Jason, you are a fellow mathematician, and you have published devastating critiques of Sewell. Has he ever responded in any way?

By the way, my hypothesis is that he is suffering from a type of mental illness. I have personally seen brilliant physicists who have become thoroughly delusional on some aspect of science, but still manage to function in most other areas of life.

By Warren Johnson (not verified) on 23 Feb 2016 #permalink

Here is the arxiv version of a peer-reviewed article:

http://arxiv.org/abs/0903.4603

Evolution and the second law of thermodynamics

Emory F. Bunn
(Submitted on 26 Mar 2009)
"Skeptics of biological evolution often claim that evolution requires a decrease in entropy, giving rise to a conflict with the second law of thermodynamics. This argument is fallacious because it neglects the large increase in entropy provided by sunlight striking the Earth. A recent article provided a quantitative assessment of the entropies involved and showed explicitly that there is no conflict. That article rests on an unjustified assumption about the amount of entropy reduction involved in evolution. I present a refinement of the argument that does not rely on this assumption."
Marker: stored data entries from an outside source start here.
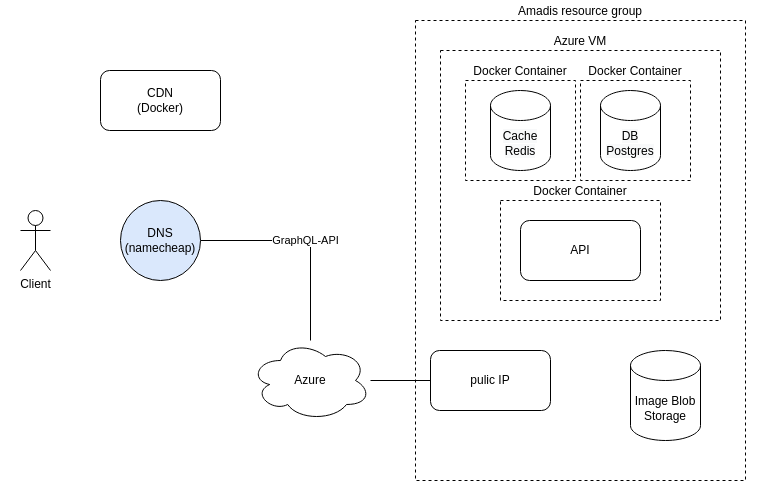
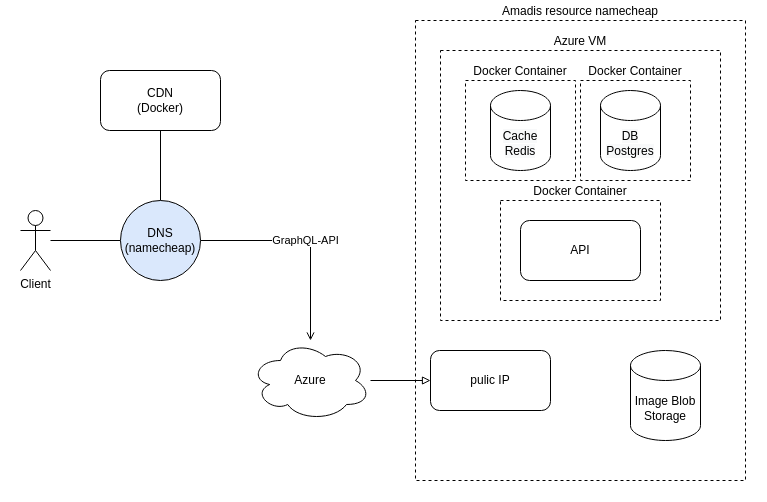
  <mxCell id="0" />
  <mxCell id="1" parent="0" />
+ <mxCell id="2" style="edgeStyle=orthogonalEdgeStyle;rounded=0;orthogonalLoop=1;jettySize=auto;html=1;entryX=0;entryY=0.5;entryDx=0;entryDy=0;endArrow=none;endFill=0;" edge="1" parent="1" source="3" target="8"><mxGeometry relative="1" as="geometry" /></mxCell>
  <mxCell id="3" value="Client" style="shape=umlActor;verticalLabelPosition=bottom;verticalAlign=top;html=1;outlineConnect=0;" vertex="1" parent="1"><mxGeometry x="20" y="210" width="30" height="60" as="geometry" /></mxCell>
- <mxCell id="4" style="edgeStyle=orthogonalEdgeStyle;rounded=0;orthogonalLoop=1;jettySize=auto;html=1;endArrow=none;endFill=0;entryX=0;entryY=0.5;entryDx=0;entryDy=0;" edge="1" parent="1" source="5" target="18"><mxGeometry relative="1" as="geometry" /></mxCell>
+ <mxCell id="4" style="edgeStyle=orthogonalEdgeStyle;rounded=0;orthogonalLoop=1;jettySize=auto;html=1;endArrow=block;endFill=0;entryX=0;entryY=0.5;entryDx=0;entryDy=0;" edge="1" parent="1" source="5" target="18"><mxGeometry relative="1" as="geometry" /></mxCell>
  <mxCell id="5" value="Azure" style="ellipse;shape=cloud;whiteSpace=wrap;html=1;" vertex="1" parent="1"><mxGeometry x="250" y="340" width="120" height="80" as="geometry" /></mxCell>
- <mxCell id="7" value="GraphQL-API" style="edgeStyle=orthogonalEdgeStyle;rounded=0;orthogonalLoop=1;jettySize=auto;html=1;endArrow=none;endFill=0;" edge="1" parent="1" source="8" target="5"><mxGeometry relative="1" as="geometry" /></mxCell>
+ <mxCell id="6" style="edgeStyle=orthogonalEdgeStyle;rounded=0;orthogonalLoop=1;jettySize=auto;html=1;entryX=0.5;entryY=1;entryDx=0;entryDy=0;endArrow=none;endFill=0;" edge="1" parent="1" source="8" target="9"><mxGeometry relative="1" as="geometry" /></mxCell>
+ <mxCell id="7" value="GraphQL-API" style="edgeStyle=orthogonalEdgeStyle;rounded=0;orthogonalLoop=1;jettySize=auto;html=1;endArrow=open;endFill=0;" edge="1" parent="1" source="8" target="5"><mxGeometry relative="1" as="geometry" /></mxCell>
  <mxCell id="8" value="DNS&lt;br&gt;(namecheap)" style="ellipse;whiteSpace=wrap;html=1;aspect=fixed;fillColor=#dae8fc;" vertex="1" parent="1"><mxGeometry x="120" y="200" width="80" height="80" as="geometry" /></mxCell>
  <mxCell id="9" value="CDN&lt;br&gt;(Docker)" style="rounded=1;whiteSpace=wrap;html=1;" vertex="1" parent="1"><mxGeometry x="100" y="70" width="120" height="60" as="geometry" /></mxCell>
  <mxCell id="10" value="API" style="rounded=1;whiteSpace=wrap;html=1;" vertex="1" parent="1"><mxGeometry x="520" y="220" width="120" height="60" as="geometry" /></mxCell>
  <mxCell id="11" value="&lt;meta charset=&quot;utf-8&quot;&gt;&lt;span style=&quot;color: rgb(0, 0, 0); font-family: helvetica; font-size: 12px; font-style: normal; font-weight: 400; letter-spacing: normal; text-align: center; text-indent: 0px; text-transform: none; word-spacing: 0px; background-color: rgb(248, 249, 250); display: inline; float: none;&quot;&gt;Cache Redis&lt;/span&gt;" style="shape=cylinder3;whiteSpace=wrap;html=1;boundedLbl=1;backgroundOutline=1;size=15;" vertex="1" parent="1"><mxGeometry x="490" y="90" width="60" height="80" as="geometry" /></mxCell>
  <mxCell id="12" value="&lt;span style=&quot;color: rgb(0 , 0 , 0) ; font-family: &amp;#34;helvetica&amp;#34; ; font-size: 12px ; font-style: normal ; font-weight: 400 ; letter-spacing: normal ; text-align: center ; text-indent: 0px ; text-transform: none ; word-spacing: 0px ; background-color: rgb(248 , 249 , 250) ; display: inline ; float: none&quot;&gt;DB&lt;br&gt;Postgres&lt;br&gt;&lt;/span&gt;" style="shape=cylinder3;whiteSpace=wrap;html=1;boundedLbl=1;backgroundOutline=1;size=15;" vertex="1" parent="1"><mxGeometry x="600" y="90" width="60" height="80" as="geometry" /></mxCell>
  <mxCell id="13" value="Docker Container" style="rounded=0;whiteSpace=wrap;html=1;fillColor=none;dashed=1;labelPosition=center;verticalLabelPosition=top;align=center;verticalAlign=bottom;" vertex="1" parent="1"><mxGeometry x="465" y="80" width="110" height="100" as="geometry" /></mxCell>
  <mxCell id="14" value="Docker Container" style="rounded=0;whiteSpace=wrap;html=1;fillColor=none;dashed=1;labelPosition=center;verticalLabelPosition=top;align=center;verticalAlign=bottom;" vertex="1" parent="1"><mxGeometry x="580" y="80" width="110" height="100" as="geometry" /></mxCell>
  <mxCell id="15" value="Docker Container" style="rounded=0;whiteSpace=wrap;html=1;fillColor=none;dashed=1;labelPosition=center;verticalLabelPosition=top;align=center;verticalAlign=bottom;" vertex="1" parent="1"><mxGeometry x="500" y="200" width="160" height="100" as="geometry" /></mxCell>
  <mxCell id="16" value="Azure VM" style="rounded=0;whiteSpace=wrap;html=1;fillColor=none;dashed=1;labelPosition=center;verticalLabelPosition=top;align=center;verticalAlign=bottom;" vertex="1" parent="1"><mxGeometry x="440" y="50" width="280" height="270" as="geometry" /></mxCell>
  <mxCell id="17" value="Image Blob Storage" style="shape=cylinder3;whiteSpace=wrap;html=1;boundedLbl=1;backgroundOutline=1;size=15;fillColor=none;" vertex="1" parent="1"><mxGeometry x="630" y="350" width="70" height="90" as="geometry" /></mxCell>
  <mxCell id="18" value="pulic IP" style="rounded=1;whiteSpace=wrap;html=1;fillColor=none;" vertex="1" parent="1"><mxGeometry x="430" y="350" width="120" height="60" as="geometry" /></mxCell>
- <mxCell id="19" value="Amadis resource group" style="rounded=0;whiteSpace=wrap;html=1;fillColor=none;dashed=1;labelPosition=center;verticalLabelPosition=top;align=center;verticalAlign=bottom;" vertex="1" parent="1"><mxGeometry x="415" y="20" width="330" height="460" as="geometry" /></mxCell>
+ <mxCell id="19" value="Amadis resource namecheap" style="rounded=0;whiteSpace=wrap;html=1;fillColor=none;dashed=1;labelPosition=center;verticalLabelPosition=top;align=center;verticalAlign=bottom;" vertex="1" parent="1"><mxGeometry x="415" y="20" width="330" height="460" as="geometry" /></mxCell>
(Accepted for publication in American Journal of Physics)

The ball is in Sewell's court to respond with a peer-reviewed, accepted-for-publication in an established journal, article. Which of course he cannot do.

This graphic piece by Nick Sousanis, "Against the Flow" (that is, evolution as being "against" the flow of entropy), is both informative to laypersons in itself, and contains citations from peer-reviewed scientific works.